My thoughts are mine.

My rants are mine.

My interpretations are mine.

Long may they remain so.

I am still too upset to listen to other people’s verbal rants; I can only focus on hearing my anguish anger mortification. This election is beyond my capacity to make positive assumptions about someone else’s mind and experiences. There is no pass into sympathy or understanding for people who would prefer that millions of us would shrivel, body and mind, and vanish from this country (earth?) to make it more pleasant for themselves. Those who voted for tboy are terrorists since their goal is to scare people with their insults, chants, messages, symbols, and acts of hate and intolerance. –

I must breathe and think, and act.

I’m still hopeful that each vote cast will count and Hillary will become president.

I’m not sure what to do.

It’s as though time stands still. How is it that the election was almost a month ago? How is it that I have learned of so many self-serving hypocrites intent on harming so many people in such a short amount of time from their lofty perches atop piles of our money? 

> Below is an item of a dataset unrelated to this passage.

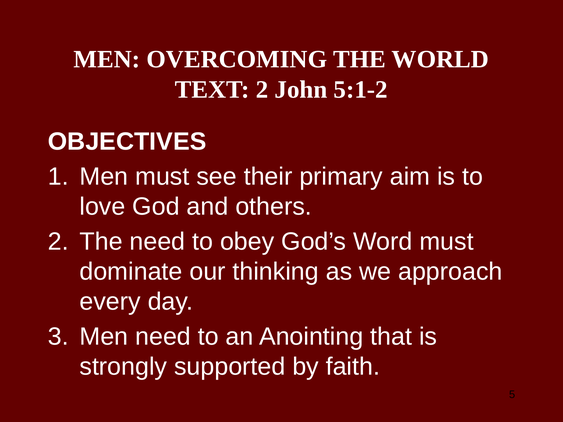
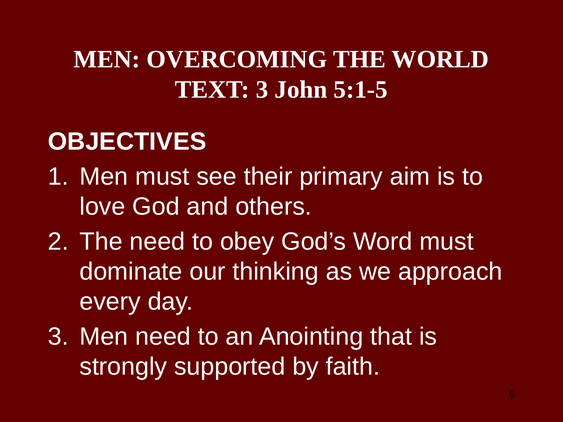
TEXT 2: 2 -> 3
5:1-2: 5:1-2 -> 5:1-5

I’m unable to focus my contemplations on my singular life. There is no safety and comfort in keeping to myself—there is the maw of history that must be confronted and shut so we are not swallowed into yet another evil cycle of death by discrimination. Had we really thought that we finally transcended this historical cycle?

The day after the election a student wrote “Rape Won.”

Three weeks after the election and the rape she referred to—the rape of women’s bodies by a misogynist who has never suffered the consequences of his actions—has expanded to feel as if the world we are stepping into is one suffused with the violence of attack and invasion. Rape of body and soul and hope.

But it must not be so. We must resist and fight and light the paths around us. But what of the prevalence of date rape: of people we know attacking us, taking advantage of us, abusing us, violating all that we are. How do we get them to hear our cries if they were so easily tantalized by the slick poison of tboy?

How is it that people are talking about the economy?

How does that matter?

How does your wallet matter when people are carelessly, brazenly demeaned and treated with disdain, as if their bodies and minds are not worthy of concern and care?

When we learn of the reasons for World War II, we can understand the economic pressures, but not when we learn of the Holocaust. There is no explaining the ravages of ancestral hate.

When people try to understand terrorism they like to point out the paucity of hope and means that shapes people. But enough studies have been done to show that to be a lie. Perhaps there is always this battle of good and evil because the scales of fear (of losing what one has/is/perceives) are easier to tilt than it is to uphold the weight of compassion. Yet that is where action needs to take place—not against those intent on holding our heads under water, but to support those dog paddling alongside us in the same pool of bile.

It is a fight for, by going against.

I will wear my Jewish star (which in Hebrew means David’s shield) to show that I will not censor myself nor will I be intimidated so easily. I will also wear my safety pin (which I got from a bowl on a stone fence—inviting people to take so that they can announce themselves as safe spaces), and my Statue of Liberty pin (which I received at a synagogue, to indicate my welcome to immigrants, as our ancestors had once been immigrants). But I will probably forget to move them from on jacket to another. I know, though, that a pin is metal; it is not my heart. What I need to do is look into people’s eyes, and nod, and say hello. This is time to find and give comfort in reaching out to others who fear for their present and future, and not just retreat inward.

Now is the time to say lalalalalalalala over hate and the haters, and to say hello to those who may be fearful or anxious—again, still, or for the first time. A step. An action. No sign-up or donation required (but those too). It seems like a start. It should have been a continuation, but aren’t we always learning. Connection is the antidote to derision.